I hope everyone had a safe and happy Christmas, and that your belts are being a little more forgiving than mine after what was a great day of family, faith, and food.
Farmers are, at their core, optimists who prepare for the worst while hoping for the best. And while I don't want to dismiss some of the challenges our members have faced over the past year; fires, flooding, poor prices, biosecurity incursions and tough market conditions, 2023 did give us things to be thankful for.
We have seen in recent weeks a renewed scrutiny on our major supermarkets and competition reform more generally, a very good thing. For too long our farmers have been the first to face a price cut, and the last to get a price rise, while the consumers pay more and more for their food and the big middlemen hoard their treasure. This is not a good thing for agriculture or Australia's food security, and NSW Farmers will continue to push this issue in 2024, where we hope to secure a fairer go for the people who grow our food and fibre.

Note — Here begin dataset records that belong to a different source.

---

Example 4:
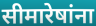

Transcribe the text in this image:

सीमारेषांना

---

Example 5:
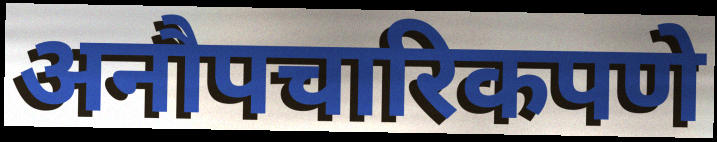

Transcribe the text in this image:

अनौपचारिकपणे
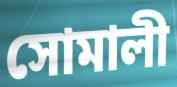
সোমালী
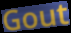
Gout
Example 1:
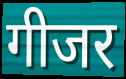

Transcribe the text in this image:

गीजर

Our state is closer to having a Biosecurity Commissioner, something that is certainly needed following Varroa mite in 2022 and Red Imported Fire Ants in 2023. Every single one of these biosecurity incursions is incredibly costly in terms of response and missed economic opportunity. We're also not walking away from campaigns to reverse the Federal Government's ill-conceived tax masquerading as a levy.

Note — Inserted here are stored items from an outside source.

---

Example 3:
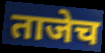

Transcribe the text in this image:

ताजेच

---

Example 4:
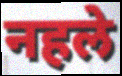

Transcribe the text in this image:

नहले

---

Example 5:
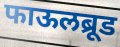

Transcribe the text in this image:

फाऊलब्रूड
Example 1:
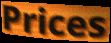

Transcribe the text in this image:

Prices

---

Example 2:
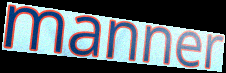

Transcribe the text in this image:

manner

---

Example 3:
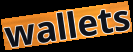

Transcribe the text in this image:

wallets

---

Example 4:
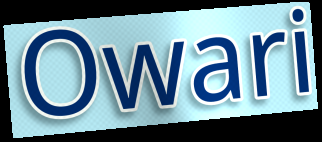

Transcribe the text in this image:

Owari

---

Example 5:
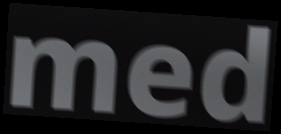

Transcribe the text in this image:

med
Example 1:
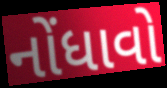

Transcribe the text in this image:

નોંધાવો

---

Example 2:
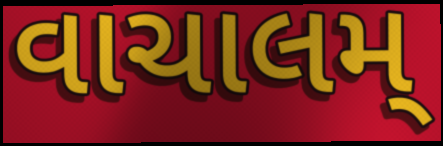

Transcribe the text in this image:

Then there is the major problem of the Reserve Bank hiking interest rates to rein in inflation - something that could also be done by boosting national productivity. Sadly, we have federal policies that make it harder, not easier, to grow healthy plants and healthy animals, the very things that would help fight inflation without causing hip-pocket pain to millions.
There are things we cannot control - the weather and global economics - but what we can control is how we respond to these challenges.